Comedians are the ultimate public speakers. They have to hold an audience’s attention for an hour or more. They don’t get a break during their talks, and they don’t get to lean on the audience for Q&A. They are expected to make the audience laugh constantly. And they don’t even get to use a PowerPoint bullet list of discussion points.
Comedians know that the secret to keeping an audience engaged is following the commandments of powerful public speaking. Here are their secrets.

1. Humbling personal stories. As a general rule, an audience will envy someone “above” them, connect with someone “like” them, and support someone “below” them. Any degree of arrogance will result in a disengaged audience. Comedians often open up their acts by sharing a humbling or even humiliating story. Not only is it funny, but it shows the audience that they are just a regular Joe. And regular Joes get support from the audience.

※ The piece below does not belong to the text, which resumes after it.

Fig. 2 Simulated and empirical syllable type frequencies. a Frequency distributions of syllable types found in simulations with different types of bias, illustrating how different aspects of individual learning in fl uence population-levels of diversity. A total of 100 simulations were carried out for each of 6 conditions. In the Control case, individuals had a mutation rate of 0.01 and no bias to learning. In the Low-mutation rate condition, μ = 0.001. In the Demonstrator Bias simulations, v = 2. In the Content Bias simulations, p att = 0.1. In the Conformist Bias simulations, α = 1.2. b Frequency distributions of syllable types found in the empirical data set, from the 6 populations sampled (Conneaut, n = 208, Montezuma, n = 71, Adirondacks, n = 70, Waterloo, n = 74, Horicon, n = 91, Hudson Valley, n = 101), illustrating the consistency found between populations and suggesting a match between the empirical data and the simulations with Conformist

2. Just say no to PowerPoint. How often do you see a comedian using the PowerPoint crutch? Pretty much never. Unless, of course, they are making fun of PowerPoint. Comedians know that the best pictures are the ones that you draw in people’s minds. They also know that they want the audience looking at them, not trying to read a screen. Comedians use detailed descriptions, storytelling, body movement, voice tonality and props (that microphone stand can serve a million purposes).

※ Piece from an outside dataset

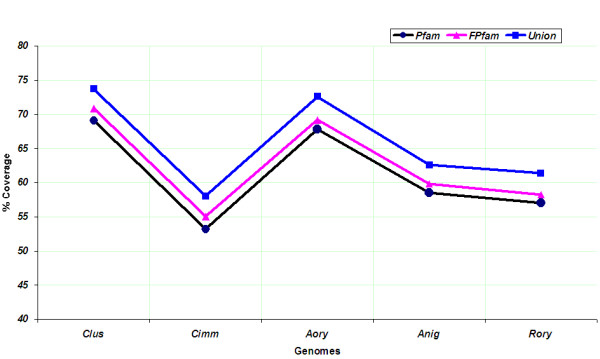
Comparison of FPfam and Pfam results for sequences in the five new fungal genomes; the test case. For each of the five fungal genomes, considered as a test case here, the Figure shows the percentage of sequences found to contain at least one domain using Pfam, FPfam and a combination. The average coverage was found to be 60.10% (Pfam), 61.53% (Fpfam) and 64.58% (combination) for the 2903 domains represented in the FPfam library. Please note that genome names are shown as a four letter code; comprising first letter from the species name and 3 letters from the genus, also shown in the Table 1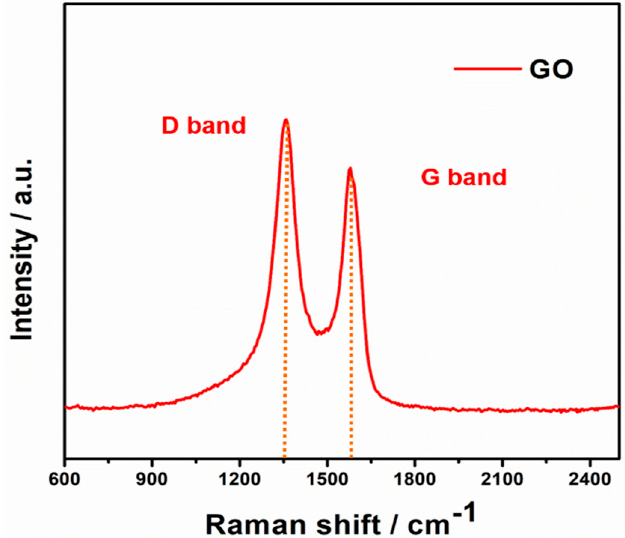
Figure 2. Raman spectra of GO with two prominent peaks at 1365 cm − 1 and 1597 cm − 1 , respectively.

3. Gesticulation. They say that the spoken word is only 5 percent of communication (Personally, I don’t know who “they” are, but I think they are right.) The remainder of communication is in our tone, pitch, facial gestures, and body movements. Comedians know that on stage, it is hard for people to see the minor expressions (e.g., subtle facial expressions), so they make big movements. Every body movement and facial expression is exaggerated so even the person with the worst seats in the house can see it clearly.

4. Laugh-cry-laugh. Like waves rolling in from the ocean, comedians know that the most engaged audiences need to have a release (laughter) and a recovery (a moment of calmness) before the next release (laughing again). As a public speaker, you may even want to move your audience through a little more of an emotional roller coaster. The laughing and crying keeps them connected and opens them up for you to deliver your knowledge and lessons.

5. No lectern. How often do you see comedians using a lectern? That’s right—never! A lectern serves no other purpose than to hide a speaker’s fidgety hands from the audience. The lectern is nothing but a big fat crutch. Avoid it like the plague, unless you use it as a prop.

6. No notes. When was the last time you saw a comedian pull out a notecard to see what their next joke was? A great speech is a prepared speech. Comedians practice their routines over and over, and you must do the same. You can use different mnemonic memory techniques to remember even the most complex speeches. Remember, if you take your eyes off of your audience, they will take their eyes off you. And that creates a disastrous speaking situation.

BONUS:

7. The loop-back. Ever notice that most comedians wrap up their routines by referencing some jokes from earlier on in their routine. I call this method “the loop-back.” Often these jokes come across as the funniest, because they reference something familiar (another joke from earlier in the routine). In the closing of your speech, make sure your refer back to the core content they just learned.

Just because comedians are master public speakers doesn’t mean you need to be a comedian to kill on stage. You aren’t even required to tell jokes (but a few thrown in here and there will surely help). Start to observe the techniques comedians use, and employ them in your own presentations. Set your DVR to record some stand-up material on Comedy Central or HBO and study it. If nothing else, you’ll at least have a few laughs during your training.

Who is your favorite comedian and what public-speaking tips can you learn from he or she?